[FFmpeg-devel] [PATCH] AC3 decoder CRC check

Trent Piepho xyzzy
Mon Sep 3 00:21:44 CEST 2007


On Sun, 2 Sep 2007, Reimar [iso-8859-1] D?ffinger wrote:
> Hello,
> On Sun, Sep 02, 2007 at 01:53:15PM -0700, Trent Piepho wrote:
> [...]
> > If the crc is bad, the frame is useless.  It's a CRC, not Reed-Solomon, you
> > can't correct the bits.
>
> That's nonsense. I do no know the details of AC-3 to know how likely it
> is, but the damage might be completely irrelevant (e.g. one of the 16
> bits of the CRC damaged and nothing else) or at least hardly noticable.

True, the error could be a in a padding bit or something else irrelevant.
But, suppose you do decode the damage frame and get some audio.  How can you
know if this audio is correct, or close to correct, and not annoying noise?

This is compressed data, so most of the bits are supposed to be information,
not redundant.  If bits are bad, it's very much more likely they are
important, and that filling the damaged frame using scratch concealment will
be better than playing whatever it was that the decoding algorithm produced.

Another thing to consider is that digital broadcasts are a common source of
damaged AC3 audio.  All digital broadcasting schemes have error detection and
correcting designed into their physical layer.  If there were just a few
flipped bits, it would be corrected.  It's only when you have a significant
amount of error that you see CRC failures in the AC3 frames.

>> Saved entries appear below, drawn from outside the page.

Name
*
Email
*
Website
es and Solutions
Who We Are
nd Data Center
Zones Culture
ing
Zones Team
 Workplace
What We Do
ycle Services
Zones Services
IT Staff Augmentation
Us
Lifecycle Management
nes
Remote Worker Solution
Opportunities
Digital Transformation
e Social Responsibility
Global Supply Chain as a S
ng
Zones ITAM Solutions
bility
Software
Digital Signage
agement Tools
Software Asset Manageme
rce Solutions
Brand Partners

I'm speaking from experience here.  In order to improve reliability of
playing/transcoding ATSC broadcasts, I wrote an AC3 error checker and
re-synchronizer.  Errors almost always manifest themselves as some multiple of
184 missing bytes, due to a TS frame(s) being dropped.

> > Either way, after a bad CRC one should check the frame syncronization.  It's
> > common with digital broadcasts to drop packets, causing AC3 frames to be 184 *
> > X bytes short.  If the CRC fails and the next frame's AC3 sync word isn't in
> > the expected location, it's a good idea to search backward from the expected
> > end of the frame looking for an AC3 syncword.
>
> Hmm.. doesn't it make more sense to search forward from after the start
> of the last frame? Even so there still is the problem if resynching

Usually, the number of dropped bytes is small (184 or 368) compared to the
size of an AC3 frame, so the sync word is usually closer to the end than to
the beginning.  Since sync word emulation is possible, the less searching the
less the chance of finding a emulated sync word.  Though in practice, I doubt
it makes any significant difference.

Of course, if you don't find a sync word after searching backward from the
expected end of the frame, then you search forward from the expected end.  The
difference is that if you find a syncword during the backward search, you
(probably) have one corrupted frame.  If you find it during the forward
search, you probably have 2+ corrupted frames.